A class of current sheets separating two regions of the anisotropic collisionless plasma with different parameters and different magnetic fields have been constructed analytically. They allow one to simulate complex magnetopauses. The spatial profiles of the current density in them can have more than one maximum and can be asymmetric and sign-alternating. They can include several spatially separated populations of ions and electrons with countercurrents localized in layers with strongly different scales. They also allow the shear of magnetic field lines, which often occurs in magnetopauses in the solar wind.
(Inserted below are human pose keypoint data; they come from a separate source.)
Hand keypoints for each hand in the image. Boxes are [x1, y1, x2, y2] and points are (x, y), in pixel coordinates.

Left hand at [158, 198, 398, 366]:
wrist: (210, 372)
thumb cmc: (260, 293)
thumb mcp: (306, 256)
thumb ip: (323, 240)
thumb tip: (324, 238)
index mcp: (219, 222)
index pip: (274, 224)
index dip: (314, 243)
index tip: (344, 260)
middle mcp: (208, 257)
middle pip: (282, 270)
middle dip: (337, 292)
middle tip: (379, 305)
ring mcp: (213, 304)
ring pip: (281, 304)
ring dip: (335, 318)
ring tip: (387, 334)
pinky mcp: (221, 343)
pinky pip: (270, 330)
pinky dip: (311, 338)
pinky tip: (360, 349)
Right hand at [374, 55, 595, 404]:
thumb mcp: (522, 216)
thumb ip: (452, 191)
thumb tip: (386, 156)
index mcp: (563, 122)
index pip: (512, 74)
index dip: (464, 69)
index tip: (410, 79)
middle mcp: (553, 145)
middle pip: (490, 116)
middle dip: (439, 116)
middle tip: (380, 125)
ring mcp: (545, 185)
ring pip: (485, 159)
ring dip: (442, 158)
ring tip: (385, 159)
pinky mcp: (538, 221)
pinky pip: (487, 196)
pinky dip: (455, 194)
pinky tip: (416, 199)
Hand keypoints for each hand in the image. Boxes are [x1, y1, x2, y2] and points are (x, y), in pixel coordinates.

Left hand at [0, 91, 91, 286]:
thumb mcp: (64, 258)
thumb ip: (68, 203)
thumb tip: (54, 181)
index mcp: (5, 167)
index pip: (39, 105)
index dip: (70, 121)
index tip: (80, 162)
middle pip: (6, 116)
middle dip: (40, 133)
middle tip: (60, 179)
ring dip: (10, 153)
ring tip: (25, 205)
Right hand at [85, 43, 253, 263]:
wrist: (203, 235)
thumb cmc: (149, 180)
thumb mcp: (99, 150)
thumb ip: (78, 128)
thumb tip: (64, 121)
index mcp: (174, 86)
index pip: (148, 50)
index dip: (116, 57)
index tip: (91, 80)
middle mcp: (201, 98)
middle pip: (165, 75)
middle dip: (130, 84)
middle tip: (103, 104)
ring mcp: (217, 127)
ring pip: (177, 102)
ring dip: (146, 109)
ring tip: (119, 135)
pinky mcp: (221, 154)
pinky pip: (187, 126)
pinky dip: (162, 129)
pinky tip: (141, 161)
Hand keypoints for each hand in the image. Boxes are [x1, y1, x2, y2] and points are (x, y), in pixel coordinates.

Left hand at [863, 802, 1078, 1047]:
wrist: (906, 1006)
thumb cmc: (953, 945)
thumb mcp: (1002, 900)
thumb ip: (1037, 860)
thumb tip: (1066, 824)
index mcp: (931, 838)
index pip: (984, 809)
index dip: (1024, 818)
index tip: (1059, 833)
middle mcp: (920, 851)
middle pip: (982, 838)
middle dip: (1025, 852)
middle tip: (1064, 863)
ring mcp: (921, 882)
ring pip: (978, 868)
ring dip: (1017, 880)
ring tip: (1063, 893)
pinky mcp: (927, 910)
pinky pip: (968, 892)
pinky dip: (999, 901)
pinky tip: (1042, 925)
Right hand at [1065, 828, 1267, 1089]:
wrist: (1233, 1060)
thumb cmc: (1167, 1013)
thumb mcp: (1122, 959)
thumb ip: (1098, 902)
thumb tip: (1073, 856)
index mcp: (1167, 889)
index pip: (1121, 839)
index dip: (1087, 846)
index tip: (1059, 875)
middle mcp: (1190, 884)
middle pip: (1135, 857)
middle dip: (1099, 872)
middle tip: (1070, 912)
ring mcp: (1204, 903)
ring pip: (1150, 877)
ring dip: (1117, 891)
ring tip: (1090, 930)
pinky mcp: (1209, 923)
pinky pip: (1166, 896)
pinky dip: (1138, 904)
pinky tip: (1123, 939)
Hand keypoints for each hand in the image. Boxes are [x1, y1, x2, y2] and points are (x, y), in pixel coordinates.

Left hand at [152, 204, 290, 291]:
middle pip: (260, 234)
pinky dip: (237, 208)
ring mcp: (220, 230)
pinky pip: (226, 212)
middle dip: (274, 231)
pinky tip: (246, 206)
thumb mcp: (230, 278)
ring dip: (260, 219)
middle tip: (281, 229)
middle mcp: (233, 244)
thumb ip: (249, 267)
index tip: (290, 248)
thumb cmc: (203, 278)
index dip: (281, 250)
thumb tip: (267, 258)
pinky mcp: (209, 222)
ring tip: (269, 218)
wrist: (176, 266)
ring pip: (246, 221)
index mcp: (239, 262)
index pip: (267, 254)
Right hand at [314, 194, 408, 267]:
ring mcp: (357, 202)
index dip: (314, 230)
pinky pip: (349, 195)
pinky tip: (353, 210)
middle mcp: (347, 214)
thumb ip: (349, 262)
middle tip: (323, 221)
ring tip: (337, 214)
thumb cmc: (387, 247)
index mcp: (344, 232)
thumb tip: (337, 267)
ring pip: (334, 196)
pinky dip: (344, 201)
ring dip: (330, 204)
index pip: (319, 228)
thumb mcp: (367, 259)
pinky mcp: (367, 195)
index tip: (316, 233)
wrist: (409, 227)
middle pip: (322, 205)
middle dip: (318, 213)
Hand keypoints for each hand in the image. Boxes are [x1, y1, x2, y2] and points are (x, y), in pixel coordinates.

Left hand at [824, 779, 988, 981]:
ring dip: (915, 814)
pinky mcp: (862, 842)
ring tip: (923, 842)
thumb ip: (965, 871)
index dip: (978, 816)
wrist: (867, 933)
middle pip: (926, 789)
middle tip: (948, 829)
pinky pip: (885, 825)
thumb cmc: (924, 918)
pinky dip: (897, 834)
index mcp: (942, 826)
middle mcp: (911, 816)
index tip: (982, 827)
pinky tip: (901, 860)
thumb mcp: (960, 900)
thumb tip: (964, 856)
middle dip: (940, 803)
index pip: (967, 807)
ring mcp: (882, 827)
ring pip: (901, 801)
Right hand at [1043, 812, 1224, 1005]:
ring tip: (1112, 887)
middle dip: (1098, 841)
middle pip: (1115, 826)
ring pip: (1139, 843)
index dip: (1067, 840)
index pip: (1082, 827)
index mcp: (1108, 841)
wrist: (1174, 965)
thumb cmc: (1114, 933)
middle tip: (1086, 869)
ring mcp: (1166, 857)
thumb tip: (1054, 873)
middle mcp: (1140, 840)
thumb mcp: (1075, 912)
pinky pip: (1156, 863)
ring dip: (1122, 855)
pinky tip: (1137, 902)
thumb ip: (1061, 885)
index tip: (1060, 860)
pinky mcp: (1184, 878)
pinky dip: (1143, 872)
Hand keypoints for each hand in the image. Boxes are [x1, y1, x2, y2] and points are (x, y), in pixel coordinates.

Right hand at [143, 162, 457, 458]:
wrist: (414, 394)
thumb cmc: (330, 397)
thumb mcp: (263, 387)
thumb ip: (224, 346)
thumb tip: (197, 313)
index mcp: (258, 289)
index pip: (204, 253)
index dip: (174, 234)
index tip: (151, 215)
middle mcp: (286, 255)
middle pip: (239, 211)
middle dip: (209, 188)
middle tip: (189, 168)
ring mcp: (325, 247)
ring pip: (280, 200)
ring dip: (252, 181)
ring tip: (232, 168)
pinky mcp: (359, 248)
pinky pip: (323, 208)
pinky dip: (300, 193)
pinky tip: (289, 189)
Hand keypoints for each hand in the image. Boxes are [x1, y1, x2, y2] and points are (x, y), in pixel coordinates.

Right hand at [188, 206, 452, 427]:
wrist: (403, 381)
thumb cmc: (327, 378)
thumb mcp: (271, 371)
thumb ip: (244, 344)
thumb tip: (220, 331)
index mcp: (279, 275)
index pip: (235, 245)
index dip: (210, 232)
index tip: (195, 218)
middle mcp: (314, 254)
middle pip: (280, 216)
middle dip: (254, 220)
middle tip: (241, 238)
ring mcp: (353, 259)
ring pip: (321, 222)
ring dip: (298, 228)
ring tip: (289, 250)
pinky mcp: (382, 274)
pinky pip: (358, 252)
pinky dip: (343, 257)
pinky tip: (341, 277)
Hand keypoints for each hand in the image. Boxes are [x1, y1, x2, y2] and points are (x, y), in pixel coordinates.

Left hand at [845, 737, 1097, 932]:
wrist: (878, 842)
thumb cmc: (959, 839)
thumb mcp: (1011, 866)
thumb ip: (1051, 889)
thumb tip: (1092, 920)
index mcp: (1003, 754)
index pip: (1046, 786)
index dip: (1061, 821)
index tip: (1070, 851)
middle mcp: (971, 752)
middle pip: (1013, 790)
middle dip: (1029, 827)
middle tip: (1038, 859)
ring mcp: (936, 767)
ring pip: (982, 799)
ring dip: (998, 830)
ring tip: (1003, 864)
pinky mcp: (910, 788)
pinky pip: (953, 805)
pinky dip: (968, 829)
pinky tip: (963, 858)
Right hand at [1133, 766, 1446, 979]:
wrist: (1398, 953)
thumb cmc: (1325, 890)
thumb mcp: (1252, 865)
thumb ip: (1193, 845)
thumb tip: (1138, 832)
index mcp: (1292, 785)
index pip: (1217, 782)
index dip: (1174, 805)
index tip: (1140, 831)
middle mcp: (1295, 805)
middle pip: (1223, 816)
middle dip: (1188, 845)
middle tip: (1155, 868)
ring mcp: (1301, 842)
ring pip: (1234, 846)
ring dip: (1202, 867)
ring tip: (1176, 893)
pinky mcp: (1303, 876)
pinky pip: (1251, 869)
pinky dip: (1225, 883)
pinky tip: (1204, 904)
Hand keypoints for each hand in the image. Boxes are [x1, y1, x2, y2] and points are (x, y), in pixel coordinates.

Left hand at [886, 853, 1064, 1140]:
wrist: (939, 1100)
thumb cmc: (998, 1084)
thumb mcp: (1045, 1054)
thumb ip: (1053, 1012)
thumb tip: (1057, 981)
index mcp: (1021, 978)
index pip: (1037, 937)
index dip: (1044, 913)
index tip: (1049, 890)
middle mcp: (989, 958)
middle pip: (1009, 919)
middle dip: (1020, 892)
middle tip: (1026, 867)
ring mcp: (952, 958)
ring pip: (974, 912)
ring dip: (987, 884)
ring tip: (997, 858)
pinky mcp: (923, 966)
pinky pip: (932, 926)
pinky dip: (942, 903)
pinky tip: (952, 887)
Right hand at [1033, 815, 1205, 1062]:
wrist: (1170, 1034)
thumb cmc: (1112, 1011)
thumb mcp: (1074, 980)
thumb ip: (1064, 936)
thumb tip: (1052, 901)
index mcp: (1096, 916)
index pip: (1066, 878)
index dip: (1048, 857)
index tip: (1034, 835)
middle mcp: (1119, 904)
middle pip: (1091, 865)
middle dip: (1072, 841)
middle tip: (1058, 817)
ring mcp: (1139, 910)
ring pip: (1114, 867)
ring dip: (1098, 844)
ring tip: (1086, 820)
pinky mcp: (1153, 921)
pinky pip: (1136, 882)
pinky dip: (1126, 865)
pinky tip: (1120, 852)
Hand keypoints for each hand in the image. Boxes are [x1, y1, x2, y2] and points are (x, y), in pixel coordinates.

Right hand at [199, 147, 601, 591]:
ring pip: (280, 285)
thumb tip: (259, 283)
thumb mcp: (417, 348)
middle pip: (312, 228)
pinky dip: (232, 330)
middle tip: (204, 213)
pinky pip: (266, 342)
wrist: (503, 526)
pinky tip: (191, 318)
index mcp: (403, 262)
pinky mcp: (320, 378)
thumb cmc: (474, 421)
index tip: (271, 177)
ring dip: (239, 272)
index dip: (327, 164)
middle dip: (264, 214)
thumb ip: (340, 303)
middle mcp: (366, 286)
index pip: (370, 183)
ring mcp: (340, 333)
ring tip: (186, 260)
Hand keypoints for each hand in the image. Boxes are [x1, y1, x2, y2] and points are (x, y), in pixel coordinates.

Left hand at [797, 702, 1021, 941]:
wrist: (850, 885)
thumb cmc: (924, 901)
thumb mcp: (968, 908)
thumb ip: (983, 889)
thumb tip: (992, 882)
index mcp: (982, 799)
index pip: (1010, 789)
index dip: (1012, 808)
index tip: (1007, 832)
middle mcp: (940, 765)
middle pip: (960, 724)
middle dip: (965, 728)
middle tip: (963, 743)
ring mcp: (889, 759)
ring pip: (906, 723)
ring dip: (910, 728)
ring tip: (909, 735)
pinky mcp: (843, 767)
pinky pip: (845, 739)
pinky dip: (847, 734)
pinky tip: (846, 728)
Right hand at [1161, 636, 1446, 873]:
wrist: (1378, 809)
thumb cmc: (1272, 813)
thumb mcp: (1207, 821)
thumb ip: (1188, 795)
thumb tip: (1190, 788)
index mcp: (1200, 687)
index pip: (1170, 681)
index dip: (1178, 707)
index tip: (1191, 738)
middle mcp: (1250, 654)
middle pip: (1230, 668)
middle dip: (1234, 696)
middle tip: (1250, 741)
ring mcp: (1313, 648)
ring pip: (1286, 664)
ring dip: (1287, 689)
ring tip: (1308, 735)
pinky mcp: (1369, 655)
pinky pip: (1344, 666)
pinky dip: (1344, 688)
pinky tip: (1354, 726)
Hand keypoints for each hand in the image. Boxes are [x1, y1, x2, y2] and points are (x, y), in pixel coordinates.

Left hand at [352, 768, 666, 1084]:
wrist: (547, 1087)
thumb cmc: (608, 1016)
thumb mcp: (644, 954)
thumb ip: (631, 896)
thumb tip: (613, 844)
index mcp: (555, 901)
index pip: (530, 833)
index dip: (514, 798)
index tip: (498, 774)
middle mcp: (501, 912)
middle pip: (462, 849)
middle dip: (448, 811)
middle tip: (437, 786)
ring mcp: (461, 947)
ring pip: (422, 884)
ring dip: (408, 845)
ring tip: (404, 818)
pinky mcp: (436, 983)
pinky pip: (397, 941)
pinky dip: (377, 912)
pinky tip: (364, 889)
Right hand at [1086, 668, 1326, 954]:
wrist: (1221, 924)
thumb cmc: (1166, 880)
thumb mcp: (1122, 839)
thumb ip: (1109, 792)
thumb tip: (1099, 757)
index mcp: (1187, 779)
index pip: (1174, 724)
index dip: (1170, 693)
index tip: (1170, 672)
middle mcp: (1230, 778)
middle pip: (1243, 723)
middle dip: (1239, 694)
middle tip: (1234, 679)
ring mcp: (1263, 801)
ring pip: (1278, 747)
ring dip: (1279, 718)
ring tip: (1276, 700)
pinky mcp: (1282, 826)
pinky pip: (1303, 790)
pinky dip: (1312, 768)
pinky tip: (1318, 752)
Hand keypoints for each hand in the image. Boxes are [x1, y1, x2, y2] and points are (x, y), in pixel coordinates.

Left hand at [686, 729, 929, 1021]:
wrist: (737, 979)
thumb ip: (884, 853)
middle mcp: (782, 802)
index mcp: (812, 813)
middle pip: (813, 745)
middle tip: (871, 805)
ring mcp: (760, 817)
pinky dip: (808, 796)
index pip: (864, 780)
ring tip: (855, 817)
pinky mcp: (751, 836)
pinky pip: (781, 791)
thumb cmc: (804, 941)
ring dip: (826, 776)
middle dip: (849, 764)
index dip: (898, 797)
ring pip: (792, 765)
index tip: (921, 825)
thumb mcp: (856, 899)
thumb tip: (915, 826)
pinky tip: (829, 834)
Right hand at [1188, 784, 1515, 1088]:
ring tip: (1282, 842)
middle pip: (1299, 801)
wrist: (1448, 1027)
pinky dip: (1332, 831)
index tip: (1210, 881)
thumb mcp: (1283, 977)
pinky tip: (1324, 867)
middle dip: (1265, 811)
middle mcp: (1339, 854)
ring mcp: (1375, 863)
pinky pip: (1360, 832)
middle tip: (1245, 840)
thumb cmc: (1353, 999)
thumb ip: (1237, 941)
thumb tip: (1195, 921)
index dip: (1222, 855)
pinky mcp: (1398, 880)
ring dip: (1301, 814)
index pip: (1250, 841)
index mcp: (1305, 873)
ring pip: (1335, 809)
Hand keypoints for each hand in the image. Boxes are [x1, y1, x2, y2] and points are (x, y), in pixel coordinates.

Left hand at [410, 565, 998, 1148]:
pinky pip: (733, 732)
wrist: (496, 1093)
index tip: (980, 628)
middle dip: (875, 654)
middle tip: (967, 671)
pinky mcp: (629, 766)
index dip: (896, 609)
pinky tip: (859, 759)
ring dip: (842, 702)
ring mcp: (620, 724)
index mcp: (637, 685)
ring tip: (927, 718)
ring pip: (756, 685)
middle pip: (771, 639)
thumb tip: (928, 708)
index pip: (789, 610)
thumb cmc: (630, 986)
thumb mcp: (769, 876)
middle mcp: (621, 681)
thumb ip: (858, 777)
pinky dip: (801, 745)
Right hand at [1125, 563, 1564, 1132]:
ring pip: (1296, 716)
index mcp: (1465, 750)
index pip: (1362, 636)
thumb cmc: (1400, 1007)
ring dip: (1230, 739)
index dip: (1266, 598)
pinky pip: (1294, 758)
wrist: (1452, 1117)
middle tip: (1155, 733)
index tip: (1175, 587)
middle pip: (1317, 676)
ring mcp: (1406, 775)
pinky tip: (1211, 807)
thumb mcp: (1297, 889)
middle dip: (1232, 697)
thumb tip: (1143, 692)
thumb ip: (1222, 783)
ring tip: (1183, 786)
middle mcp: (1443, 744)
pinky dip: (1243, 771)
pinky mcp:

The possibility of using arbitrary energy distributions of particles, in particular, non-Maxwellian, and sufficiently strong and different anisotropies of the velocity distributions of certain particle populations, in particular, suprathermal, which are typical of current sheets in the space plasma is particularly important. Although the plasma is nonequilibrium, there are reasons against development of the local Weibel instability and global instability of considered current sheets because of their pronounced localization and strong magnetization by a sufficiently high self-consistent magnetic field. Thus, it is reasonable to apply the found exact solution for interpreting such current configurations in magnetopauses of space objects.